Lack of sleep and cardiovascular disease
Constant sleep deprivation also negatively affects the circulatory system. This is because blood pressure is most rapidly and best regulated during deep sleep. If you sleep lightly or intermittently, your risk of high blood pressure, as well as heart attack and stroke, increases.
Lack of sleep and weakened immunity
Doctors warn that just one sleepless night weakens our immune system by 30 percent. Chronic sleep problems make us susceptible to viral or bacterial infections, as well as skin problems associated with fungi and yeast. Sleep deprivation stimulates the secretion of cortisol (a stress hormone) and, moreover, weakens the work of T-lymphocytes, which are responsible for neutralizing harmful microbes.
Lack of sleep and mental problems
Chronic sleep problems quickly affect your mental health. A person struggling with insomnia becomes lethargic and mood deteriorates significantly.

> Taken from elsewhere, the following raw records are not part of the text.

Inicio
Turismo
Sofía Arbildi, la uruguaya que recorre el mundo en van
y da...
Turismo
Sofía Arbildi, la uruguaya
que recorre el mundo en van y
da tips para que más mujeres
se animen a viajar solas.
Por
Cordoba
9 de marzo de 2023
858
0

Ultimately, this can lead to problems concentrating, emotional distress, and even depression.
Lack of sleep and cancer
The association of insomnia or poor sleep quality with some types of cancer is of great concern. Scientists have found that people who sleep poorly are much more likely to develop breast, ovarian and prostate cancer. This could be due to a deficiency in melatonin, the sleep hormone. As a result, the secretion of sex hormones (for example, estrogens) may be disrupted.